The armed forces have about 2,000 tanks, 300 combat aircraft, three submarines, hundreds of helicopters and at least a dozen Russian-made Scud missile launchers of the type Saddam Hussein used against Israel during the 1991 Persian Gulf War.
Iran also has an undetermined number of Shahab missiles based on North Korean designs that have ranges of up to 1,500 miles.
But both outside military experts and Iranians concede that the country's antiquated conventional hardware, worn down by years of U.S. and European sanctions, would be little match for the high-tech weaponry of the United States.
"Most of Iran's military equipment is aging or second-rate and much of it is worn," military expert Anthony Cordesman wrote in a December 2004 assessment of Iran's military.

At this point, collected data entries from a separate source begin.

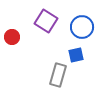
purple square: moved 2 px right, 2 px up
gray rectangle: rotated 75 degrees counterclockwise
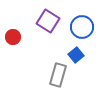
purple square: moved 2 px right
red circle: moved 1 px right
blue square: rotated 28 degrees counterclockwise
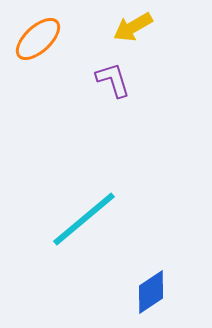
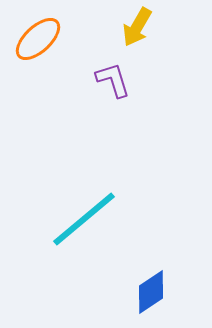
yellow arrow: moved 4 px right; rotated 30 degrees counterclockwise
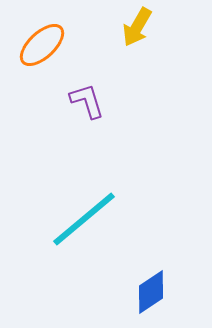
orange ellipse: moved 4 px right, 6 px down
purple L-shape: moved 26 px left, 21 px down
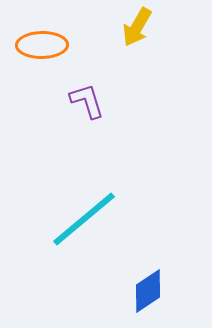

He said Iran lost between 50 percent and 60 percent of its military equipment in the Iran-Iraq war, "and it has never had large-scale access to the modern weapons and military technology necessary to replace them."
If the Iranians are preparing for asymmetrical warfare that is a pretty good indicator they recognize that they can not win a conventional war. It is likely that within the first week Iran's air force and its heavy infantry equipment would be destroyed. Iran also has to worry about theloyalty of many of its troops in a country where the mullah's in charge are deeply unpopular. While there may be many true believers who want to die for the mullahs, it would be hard for Iran to sustain a long war of attrition since there would be little chance of outside support. Destruction of the Tehran regime would be something of a twofer since it would also cut off a significant source of revenue for the Norks.